Indoor object tracking data:
· · · · ·

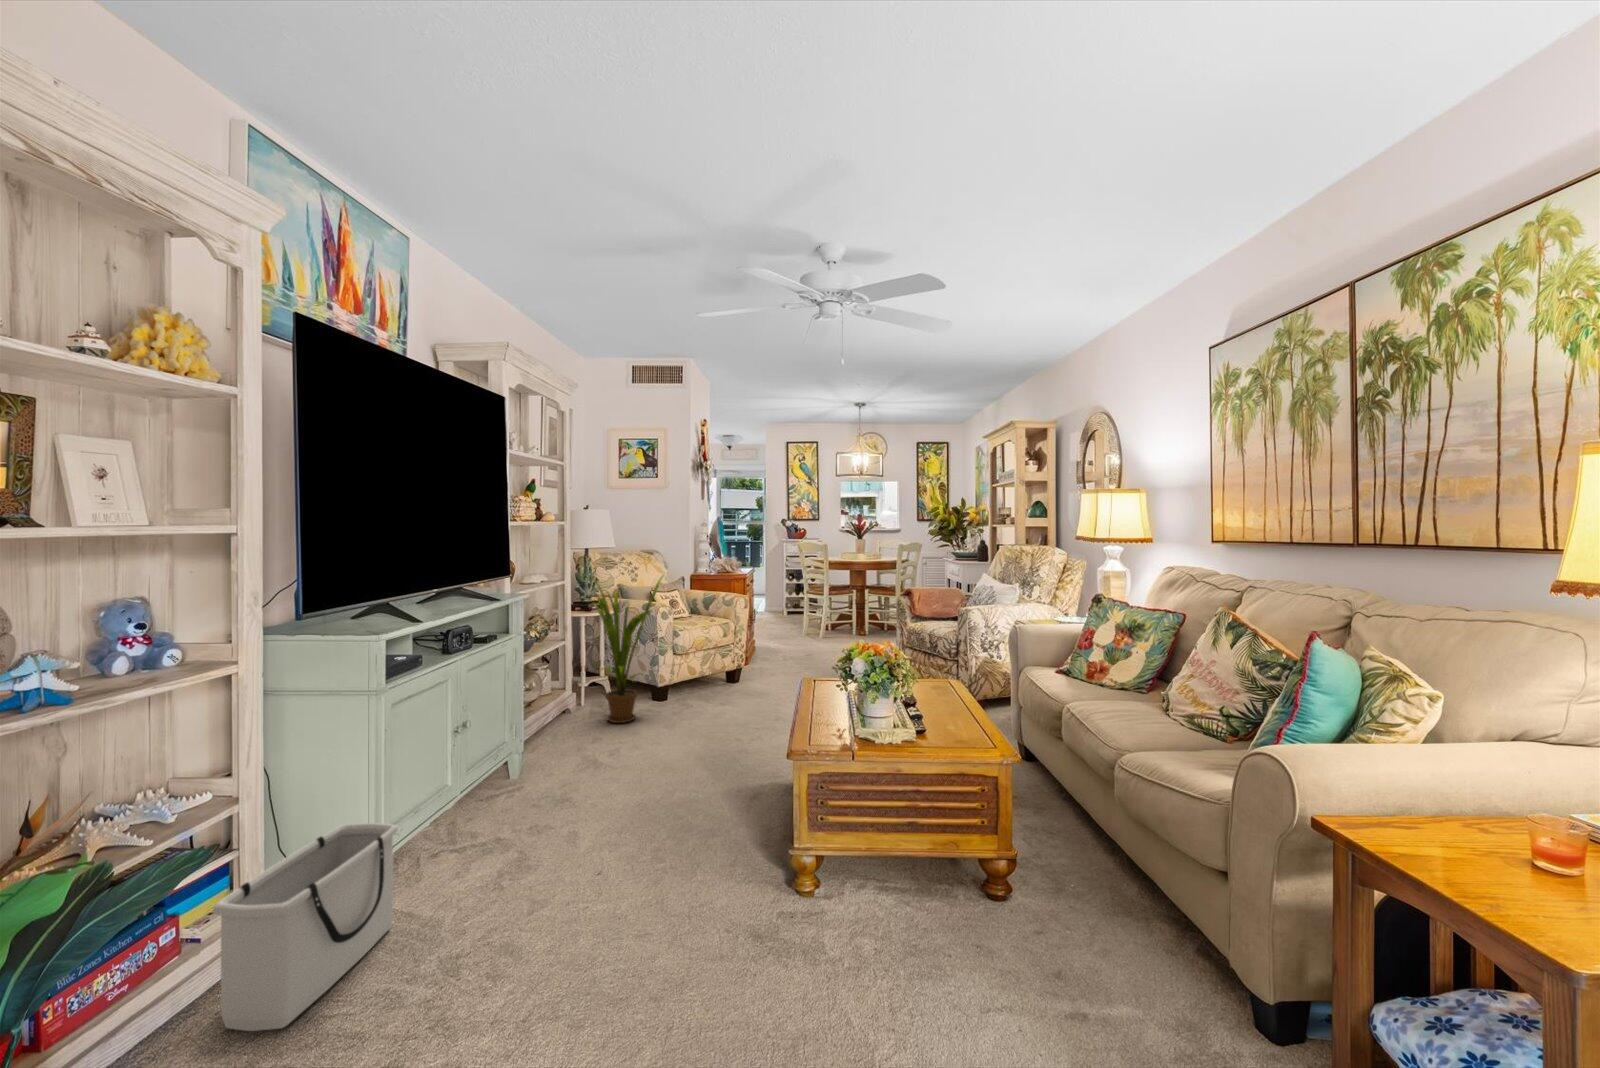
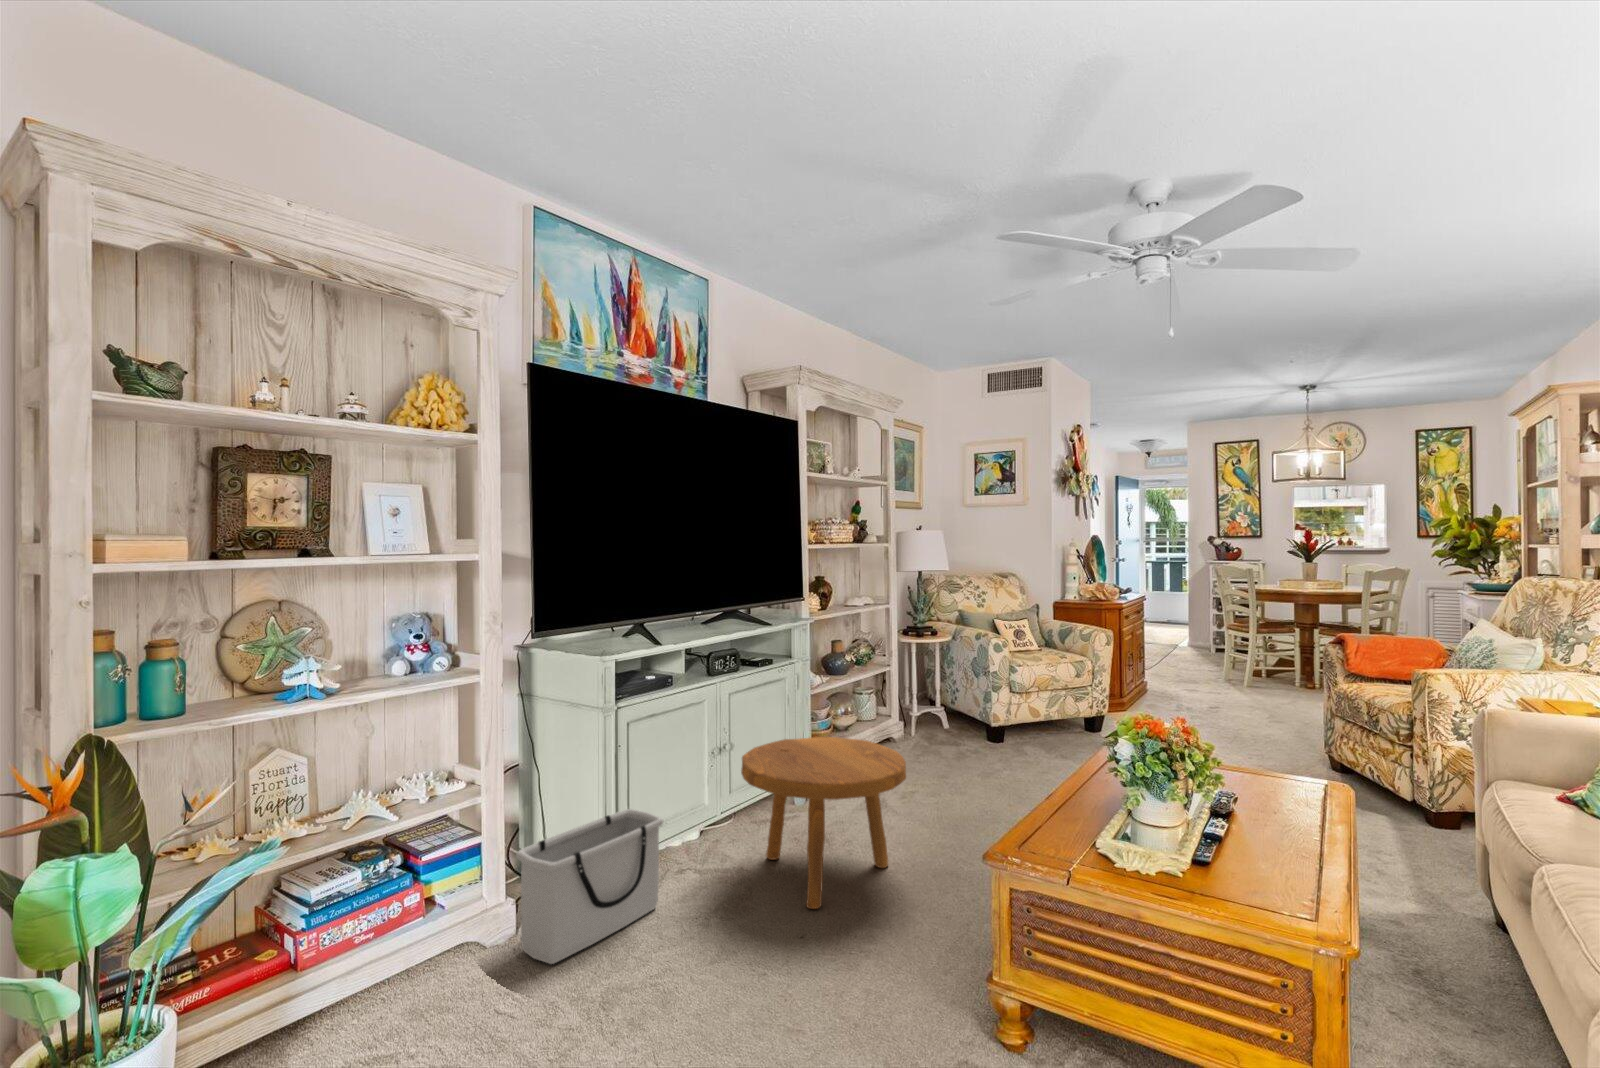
house plant: present [591,575,664,723] -> none [906,596,995,760]
footstool: none [474,709,650,880] -> present [741,737,906,909]

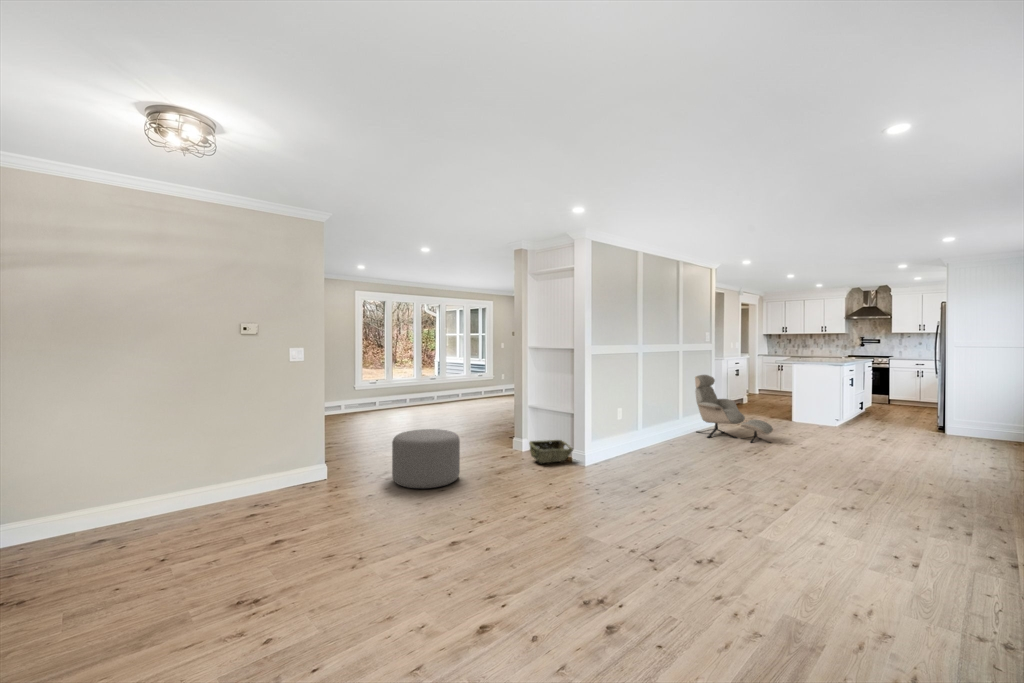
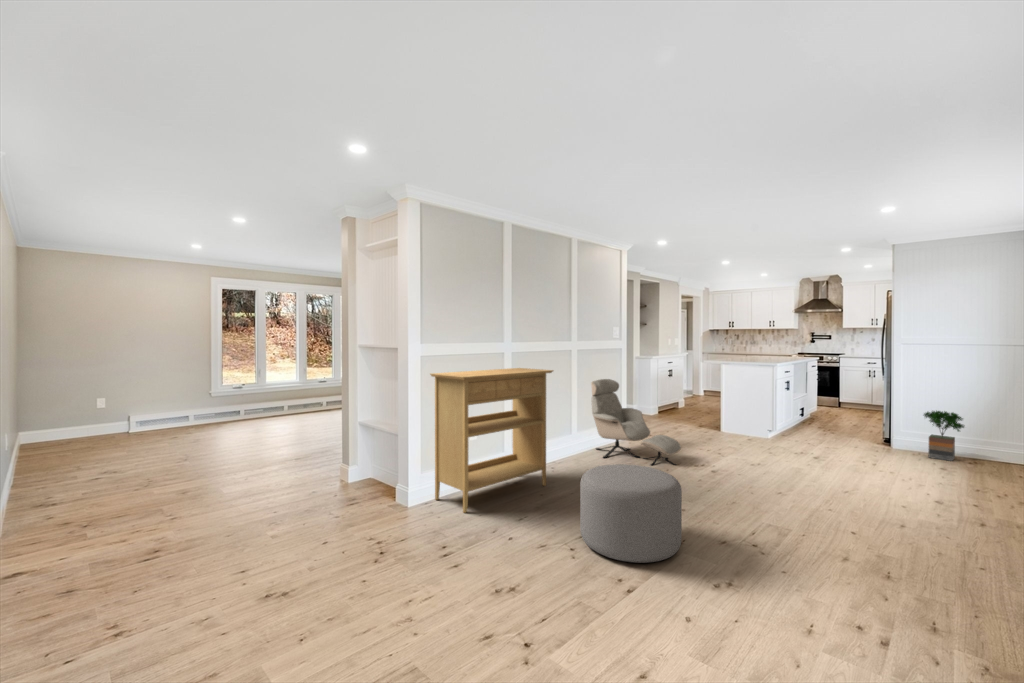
console table: none [599,364,684,469] -> present [430,368,553,513]
potted tree: none [972,401,1010,442] -> present [924,411,964,461]
ottoman: present [392,429,460,488] -> present [580,464,682,563]
woven basket: present [529,440,573,463] -> none [336,470,394,505]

· · · · ·

# About this exercise
Your output should be the full set of entries above, restated word for word and free of pictures.

# Written response
house plant: present [591,575,664,723] -> none [906,596,995,760]
footstool: none [474,709,650,880] -> present [741,737,906,909]

console table: none [599,364,684,469] -> present [430,368,553,513]
potted tree: none [972,401,1010,442] -> present [924,411,964,461]
ottoman: present [392,429,460,488] -> present [580,464,682,563]
woven basket: present [529,440,573,463] -> none [336,470,394,505]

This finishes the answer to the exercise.